_TASK TO COMPLETE_: Provide only the number of lines in the listing that contain the word "Figure".

_DATA PROVIDED_:
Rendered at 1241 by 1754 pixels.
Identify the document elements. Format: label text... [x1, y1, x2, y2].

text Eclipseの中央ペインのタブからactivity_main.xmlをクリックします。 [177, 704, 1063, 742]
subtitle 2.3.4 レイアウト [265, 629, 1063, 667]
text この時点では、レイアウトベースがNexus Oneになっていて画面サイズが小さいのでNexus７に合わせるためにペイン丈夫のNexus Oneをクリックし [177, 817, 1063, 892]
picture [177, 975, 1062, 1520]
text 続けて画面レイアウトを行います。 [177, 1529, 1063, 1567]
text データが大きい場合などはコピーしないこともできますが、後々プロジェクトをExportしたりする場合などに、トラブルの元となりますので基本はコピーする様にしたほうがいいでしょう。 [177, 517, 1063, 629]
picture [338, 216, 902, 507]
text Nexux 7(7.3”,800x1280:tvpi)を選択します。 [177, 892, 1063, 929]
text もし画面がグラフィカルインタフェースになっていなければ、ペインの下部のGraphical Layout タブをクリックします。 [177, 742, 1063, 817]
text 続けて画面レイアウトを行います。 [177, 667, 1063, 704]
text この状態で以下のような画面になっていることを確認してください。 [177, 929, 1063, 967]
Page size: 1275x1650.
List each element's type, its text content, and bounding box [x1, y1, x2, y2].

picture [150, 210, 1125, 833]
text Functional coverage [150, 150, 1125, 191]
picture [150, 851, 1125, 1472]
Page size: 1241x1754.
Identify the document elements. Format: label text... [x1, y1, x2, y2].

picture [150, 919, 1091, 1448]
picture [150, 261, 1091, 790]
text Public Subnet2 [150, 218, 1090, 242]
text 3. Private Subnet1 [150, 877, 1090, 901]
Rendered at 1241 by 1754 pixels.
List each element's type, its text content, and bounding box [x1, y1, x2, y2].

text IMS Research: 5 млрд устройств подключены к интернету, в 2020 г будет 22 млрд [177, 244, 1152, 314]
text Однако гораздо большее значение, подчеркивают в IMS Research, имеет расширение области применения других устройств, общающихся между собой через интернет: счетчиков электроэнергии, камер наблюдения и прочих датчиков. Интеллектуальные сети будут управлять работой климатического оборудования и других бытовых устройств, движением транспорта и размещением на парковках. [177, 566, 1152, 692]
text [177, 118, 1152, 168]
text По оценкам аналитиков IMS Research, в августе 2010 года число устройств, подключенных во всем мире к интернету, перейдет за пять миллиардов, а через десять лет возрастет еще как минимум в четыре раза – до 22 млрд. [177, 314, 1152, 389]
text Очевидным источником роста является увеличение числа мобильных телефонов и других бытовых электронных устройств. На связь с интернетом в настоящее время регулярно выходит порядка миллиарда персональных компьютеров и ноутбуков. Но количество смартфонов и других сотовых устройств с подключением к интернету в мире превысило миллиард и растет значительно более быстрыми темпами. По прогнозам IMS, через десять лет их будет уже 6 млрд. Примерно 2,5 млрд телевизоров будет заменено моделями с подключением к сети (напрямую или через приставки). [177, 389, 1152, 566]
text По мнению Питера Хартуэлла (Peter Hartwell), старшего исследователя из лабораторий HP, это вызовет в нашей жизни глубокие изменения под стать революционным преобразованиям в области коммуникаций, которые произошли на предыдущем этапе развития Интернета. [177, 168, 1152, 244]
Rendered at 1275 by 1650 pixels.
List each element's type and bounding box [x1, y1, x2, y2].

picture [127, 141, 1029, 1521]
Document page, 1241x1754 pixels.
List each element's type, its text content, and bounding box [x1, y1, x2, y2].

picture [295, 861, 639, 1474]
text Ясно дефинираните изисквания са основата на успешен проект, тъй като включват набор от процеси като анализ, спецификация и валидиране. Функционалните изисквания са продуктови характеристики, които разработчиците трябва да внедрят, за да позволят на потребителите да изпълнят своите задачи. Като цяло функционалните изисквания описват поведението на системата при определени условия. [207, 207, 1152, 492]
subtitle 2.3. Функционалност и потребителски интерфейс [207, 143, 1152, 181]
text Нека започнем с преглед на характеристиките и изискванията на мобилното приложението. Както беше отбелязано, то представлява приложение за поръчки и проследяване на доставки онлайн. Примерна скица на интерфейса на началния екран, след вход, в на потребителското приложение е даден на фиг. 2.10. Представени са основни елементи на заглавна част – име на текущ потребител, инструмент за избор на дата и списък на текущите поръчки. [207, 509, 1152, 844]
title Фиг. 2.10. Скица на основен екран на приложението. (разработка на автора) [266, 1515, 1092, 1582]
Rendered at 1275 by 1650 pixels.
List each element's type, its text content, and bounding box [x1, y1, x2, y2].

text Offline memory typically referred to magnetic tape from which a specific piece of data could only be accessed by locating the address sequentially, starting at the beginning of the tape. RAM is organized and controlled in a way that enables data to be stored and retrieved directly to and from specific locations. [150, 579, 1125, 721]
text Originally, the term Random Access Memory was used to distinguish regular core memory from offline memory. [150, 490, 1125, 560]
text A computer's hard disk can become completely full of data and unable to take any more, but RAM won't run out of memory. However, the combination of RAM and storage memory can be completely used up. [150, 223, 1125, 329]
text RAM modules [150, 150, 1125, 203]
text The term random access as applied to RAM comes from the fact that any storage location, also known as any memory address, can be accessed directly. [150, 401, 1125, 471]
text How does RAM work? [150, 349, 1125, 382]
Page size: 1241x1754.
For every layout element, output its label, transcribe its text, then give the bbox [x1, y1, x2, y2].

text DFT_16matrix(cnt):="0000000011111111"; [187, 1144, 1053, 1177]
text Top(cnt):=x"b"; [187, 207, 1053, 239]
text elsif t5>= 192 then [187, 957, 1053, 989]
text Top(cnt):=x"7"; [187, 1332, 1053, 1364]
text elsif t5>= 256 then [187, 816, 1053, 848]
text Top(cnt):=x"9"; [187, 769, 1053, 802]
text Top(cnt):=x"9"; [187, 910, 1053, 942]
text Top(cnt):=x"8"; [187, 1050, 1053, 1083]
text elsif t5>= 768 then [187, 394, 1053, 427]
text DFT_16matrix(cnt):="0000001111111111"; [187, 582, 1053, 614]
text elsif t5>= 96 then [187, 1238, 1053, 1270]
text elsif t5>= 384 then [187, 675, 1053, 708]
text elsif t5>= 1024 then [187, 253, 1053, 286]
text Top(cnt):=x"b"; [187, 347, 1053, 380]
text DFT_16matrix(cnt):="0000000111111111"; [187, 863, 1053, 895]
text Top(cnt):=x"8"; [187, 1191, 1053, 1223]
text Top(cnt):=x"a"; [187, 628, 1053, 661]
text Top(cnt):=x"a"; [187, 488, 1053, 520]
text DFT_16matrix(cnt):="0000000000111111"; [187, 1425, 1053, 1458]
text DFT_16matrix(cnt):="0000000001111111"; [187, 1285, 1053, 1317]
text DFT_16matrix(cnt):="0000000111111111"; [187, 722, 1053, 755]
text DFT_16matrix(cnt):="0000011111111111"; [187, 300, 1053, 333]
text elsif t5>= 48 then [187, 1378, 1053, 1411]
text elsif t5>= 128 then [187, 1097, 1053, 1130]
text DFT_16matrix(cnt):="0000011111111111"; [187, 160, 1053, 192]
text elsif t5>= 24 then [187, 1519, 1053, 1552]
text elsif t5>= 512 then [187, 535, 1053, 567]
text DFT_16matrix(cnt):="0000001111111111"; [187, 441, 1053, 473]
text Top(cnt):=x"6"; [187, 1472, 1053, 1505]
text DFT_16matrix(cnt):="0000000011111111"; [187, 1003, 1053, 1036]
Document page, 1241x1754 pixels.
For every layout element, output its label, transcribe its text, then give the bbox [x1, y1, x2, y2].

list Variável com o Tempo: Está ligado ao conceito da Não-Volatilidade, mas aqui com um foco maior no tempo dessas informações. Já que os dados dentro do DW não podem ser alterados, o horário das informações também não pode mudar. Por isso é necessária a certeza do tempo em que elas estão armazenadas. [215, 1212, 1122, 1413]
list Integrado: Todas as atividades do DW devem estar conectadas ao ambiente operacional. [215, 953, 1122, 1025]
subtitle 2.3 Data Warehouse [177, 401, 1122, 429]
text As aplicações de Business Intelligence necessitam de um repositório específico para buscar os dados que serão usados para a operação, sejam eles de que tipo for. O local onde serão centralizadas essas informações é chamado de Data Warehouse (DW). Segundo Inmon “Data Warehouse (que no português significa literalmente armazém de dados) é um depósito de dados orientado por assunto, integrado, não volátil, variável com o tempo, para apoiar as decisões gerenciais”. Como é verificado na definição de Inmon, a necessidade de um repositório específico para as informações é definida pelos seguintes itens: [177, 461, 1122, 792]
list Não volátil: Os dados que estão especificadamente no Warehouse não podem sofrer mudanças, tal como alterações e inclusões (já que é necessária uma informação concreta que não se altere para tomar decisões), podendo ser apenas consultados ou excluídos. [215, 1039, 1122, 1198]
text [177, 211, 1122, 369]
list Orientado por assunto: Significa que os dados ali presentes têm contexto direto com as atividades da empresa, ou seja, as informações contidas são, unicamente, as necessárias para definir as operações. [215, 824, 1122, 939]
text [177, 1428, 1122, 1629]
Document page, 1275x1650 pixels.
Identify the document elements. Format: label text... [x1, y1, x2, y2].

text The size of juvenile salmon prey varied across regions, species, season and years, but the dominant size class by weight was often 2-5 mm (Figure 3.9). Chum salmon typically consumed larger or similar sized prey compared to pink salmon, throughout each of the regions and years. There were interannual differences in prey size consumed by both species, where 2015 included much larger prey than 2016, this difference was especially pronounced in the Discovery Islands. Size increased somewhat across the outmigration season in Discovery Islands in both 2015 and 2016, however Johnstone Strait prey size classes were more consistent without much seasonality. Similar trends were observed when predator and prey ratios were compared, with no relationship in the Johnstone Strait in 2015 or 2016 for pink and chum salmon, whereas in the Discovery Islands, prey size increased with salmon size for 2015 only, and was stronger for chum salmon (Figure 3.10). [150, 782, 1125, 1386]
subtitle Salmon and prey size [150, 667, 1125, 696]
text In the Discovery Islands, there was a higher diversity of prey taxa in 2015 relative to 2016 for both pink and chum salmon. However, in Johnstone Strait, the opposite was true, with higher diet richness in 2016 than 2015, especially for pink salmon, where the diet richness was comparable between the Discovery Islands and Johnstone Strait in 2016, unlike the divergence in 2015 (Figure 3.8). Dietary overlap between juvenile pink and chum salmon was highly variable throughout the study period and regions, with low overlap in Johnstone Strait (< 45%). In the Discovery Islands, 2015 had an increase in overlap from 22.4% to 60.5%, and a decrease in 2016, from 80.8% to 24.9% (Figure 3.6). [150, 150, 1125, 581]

_YOUR SOLUTION_: 2